Items from a dataset
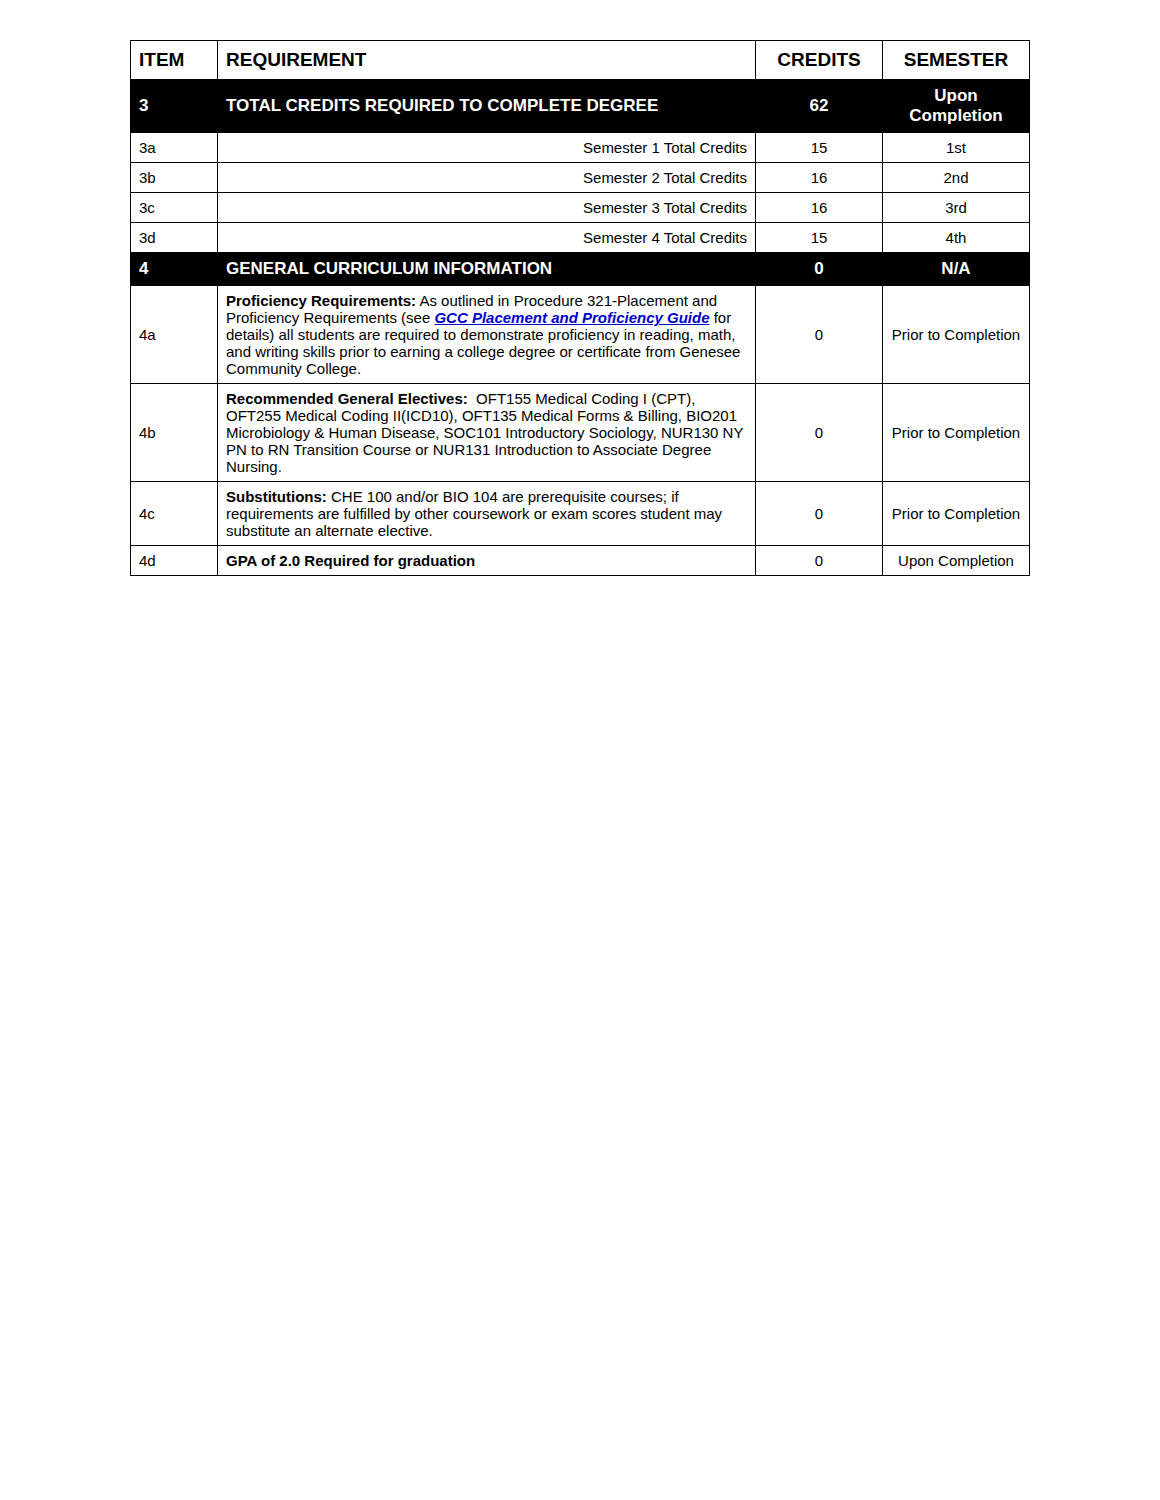| ITEM | REQUIREMENT | CREDITS | SEMESTER |
| --- | --- | --- | --- |
| 3 | TOTAL CREDITS REQUIRED TO COMPLETE DEGREE | 62 | Upon Completion |
| 3a | Semester 1 Total Credits | 15 | 1st |
| 3b | Semester 2 Total Credits | 16 | 2nd |
| 3c | Semester 3 Total Credits | 16 | 3rd |
| 3d | Semester 4 Total Credits | 15 | 4th |
| 4 | GENERAL CURRICULUM INFORMATION | 0 | N/A |
| 4a | Proficiency Requirements: As outlined in Procedure 321-Placement and Proficiency Requirements (see GCC Placement and Proficiency Guide for details) all students are required to demonstrate proficiency in reading, math, and writing skills prior to earning a college degree or certificate from Genesee Community College. | 0 | Prior to Completion |
| 4b | Recommended General Electives: OFT155 Medical Coding I (CPT), OFT255 Medical Coding II(ICD10), OFT135 Medical Forms & Billing, BIO201 Microbiology & Human Disease, SOC101 Introductory Sociology, NUR130 NY PN to RN Transition Course or NUR131 Introduction to Associate Degree Nursing. | 0 | Prior to Completion |
| 4c | Substitutions: CHE 100 and/or BIO 104 are prerequisite courses; if requirements are fulfilled by other coursework or exam scores student may substitute an alternate elective. | 0 | Prior to Completion |
| 4d | GPA of 2.0 Required for graduation | 0 | Upon Completion |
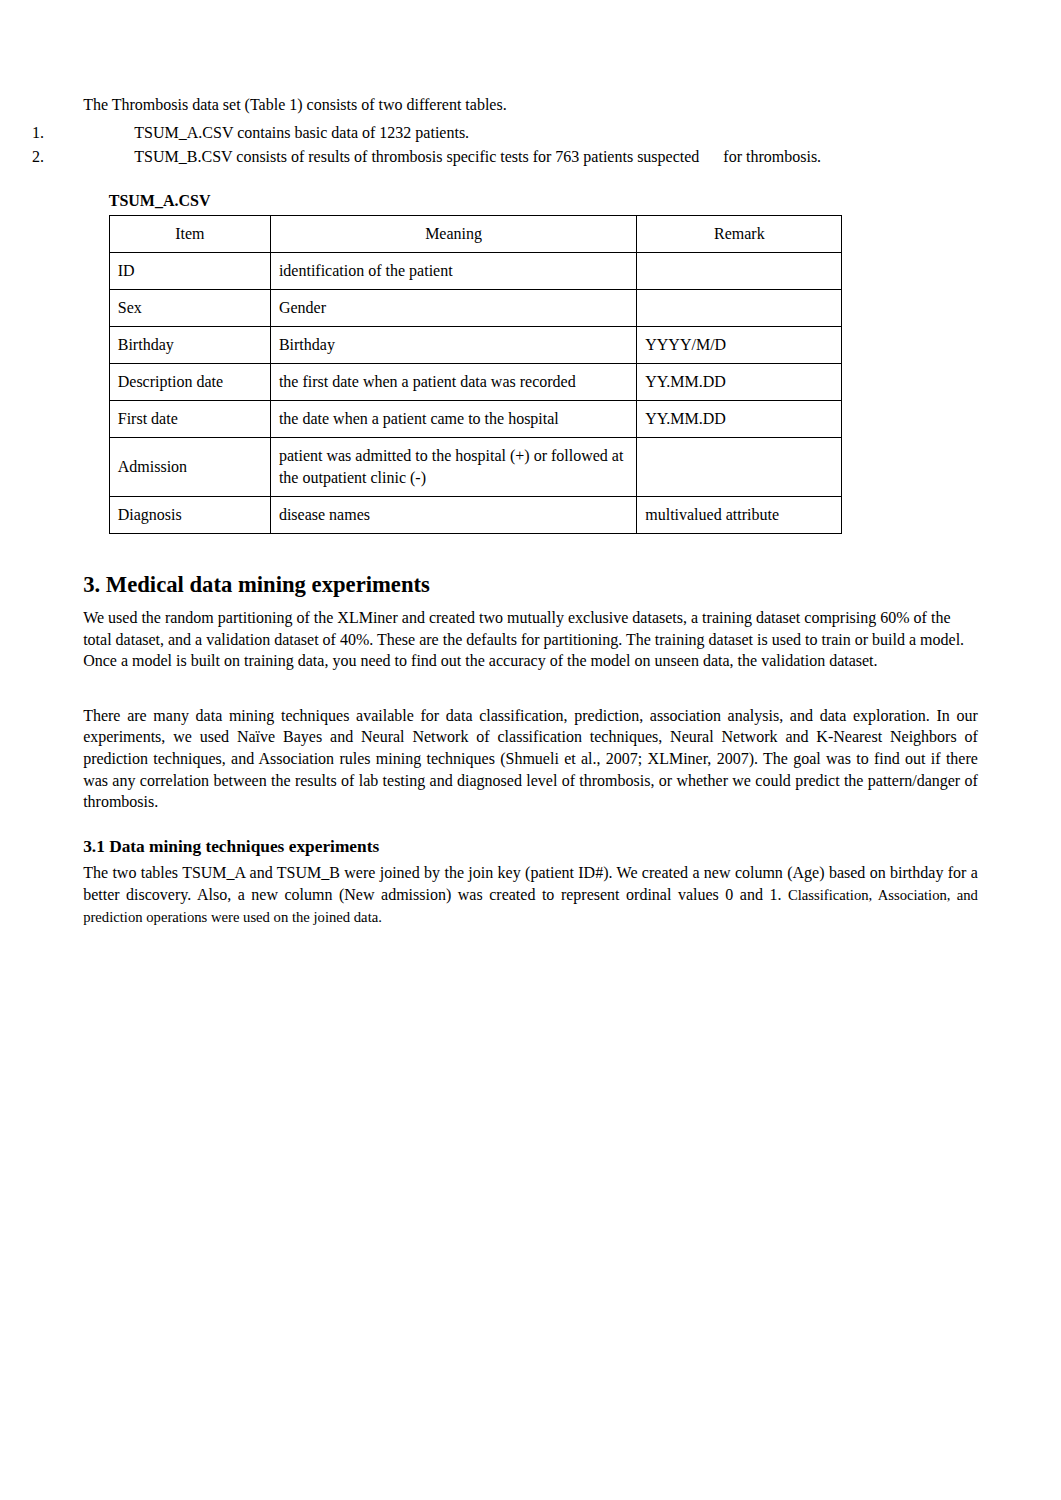The Thrombosis data set (Table 1) consists of two different tables.
1. TSUM_A.CSV contains basic data of 1232 patients.
2. TSUM_B.CSV consists of results of thrombosis specific tests for 763 patients suspected for thrombosis.
TSUM_A.CSV
| Item | Meaning | Remark |
| ID | identification of the patient | |
| Sex | Gender | |
| Birthday | Birthday | YYYY/M/D |
| Description date | the first date when a patient data was recorded | YY.MM.DD |
| First date | the date when a patient came to the hospital | YY.MM.DD |
| Admission | patient was admitted to the hospital (+) or followed at the outpatient clinic (-) | |
| Diagnosis | disease names | multivalued attribute |
3. Medical data mining experiments
We used the random partitioning of the XLMiner and created two mutually exclusive datasets, a training dataset comprising 60% of the total dataset, and a validation dataset of 40%. These are the defaults for partitioning. The training dataset is used to train or build a model. Once a model is built on training data, you need to find out the accuracy of the model on unseen data, the validation dataset.
There are many data mining techniques available for data classification, prediction, association analysis, and data exploration. In our experiments, we used Naïve Bayes and Neural Network of classification techniques, Neural Network and K-Nearest Neighbors of prediction techniques, and Association rules mining techniques (Shmueli et al., 2007; XLMiner, 2007). The goal was to find out if there was any correlation between the results of lab testing and diagnosed level of thrombosis, or whether we could predict the pattern/danger of thrombosis.
3.1 Data mining techniques experiments
The two tables TSUM_A and TSUM_B were joined by the join key (patient ID#). We created a new column (Age) based on birthday for a better discovery. Also, a new column (New admission) was created to represent ordinal values 0 and 1. Classification, Association, and prediction operations were used on the joined data.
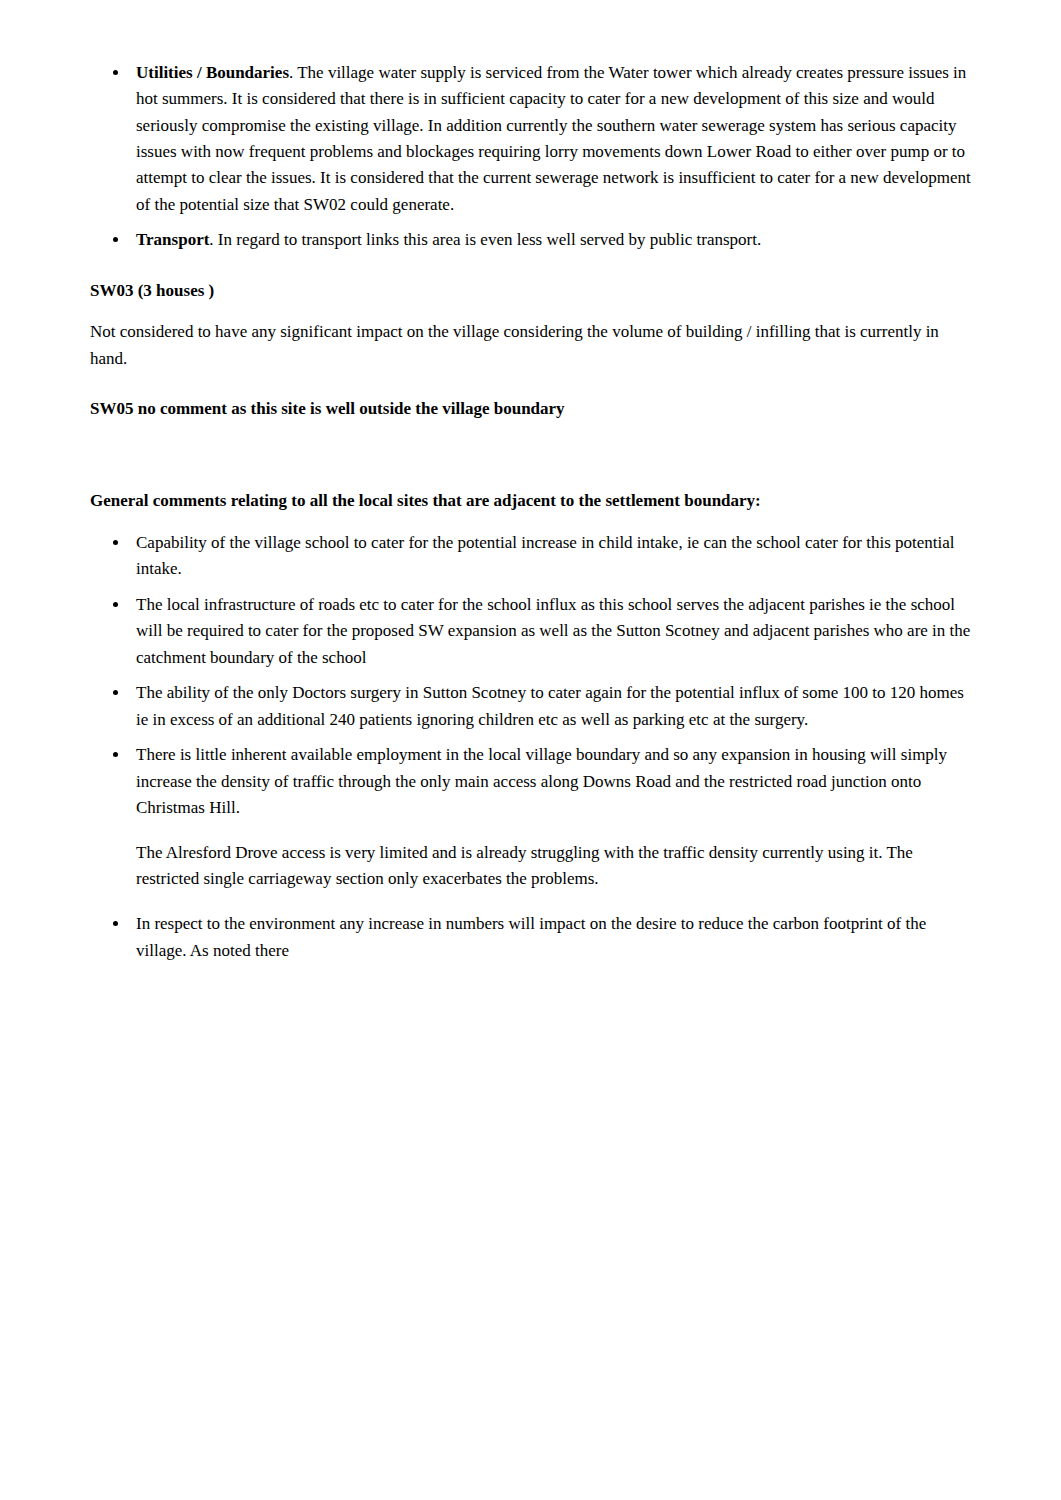Utilities / Boundaries. The village water supply is serviced from the Water tower which already creates pressure issues in hot summers. It is considered that there is in sufficient capacity to cater for a new development of this size and would seriously compromise the existing village. In addition currently the southern water sewerage system has serious capacity issues with now frequent problems and blockages requiring lorry movements down Lower Road to either over pump or to attempt to clear the issues. It is considered that the current sewerage network is insufficient to cater for a new development of the potential size that SW02 could generate.
Transport. In regard to transport links this area is even less well served by public transport.
SW03 (3 houses )
Not considered to have any significant impact on the village considering the volume of building / infilling that is currently in hand.
SW05 no comment as this site is well outside the village boundary
General comments relating to all the local sites that are adjacent to the settlement boundary:
Capability of the village school to cater for the potential increase in child intake, ie can the school cater for this potential intake.
The local infrastructure of roads etc to cater for the school influx as this school serves the adjacent parishes ie the school will be required to cater for the proposed SW expansion as well as the Sutton Scotney and adjacent parishes who are in the catchment boundary of the school
The ability of the only Doctors surgery in Sutton Scotney to cater again for the potential influx of some 100 to 120 homes ie in excess of an additional 240 patients ignoring children etc as well as parking etc at the surgery.
There is little inherent available employment in the local village boundary and so any expansion in housing will simply increase the density of traffic through the only main access along Downs Road and the restricted road junction onto Christmas Hill.
The Alresford Drove access is very limited and is already struggling with the traffic density currently using it. The restricted single carriageway section only exacerbates the problems.
In respect to the environment any increase in numbers will impact on the desire to reduce the carbon footprint of the village. As noted there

Exercise details | Each line of the records that contains the string "Sutton" must be copied.

Worked solution |
The local infrastructure of roads etc to cater for the school influx as this school serves the adjacent parishes ie the school will be required to cater for the proposed SW expansion as well as the Sutton Scotney and adjacent parishes who are in the catchment boundary of the school
The ability of the only Doctors surgery in Sutton Scotney to cater again for the potential influx of some 100 to 120 homes ie in excess of an additional 240 patients ignoring children etc as well as parking etc at the surgery.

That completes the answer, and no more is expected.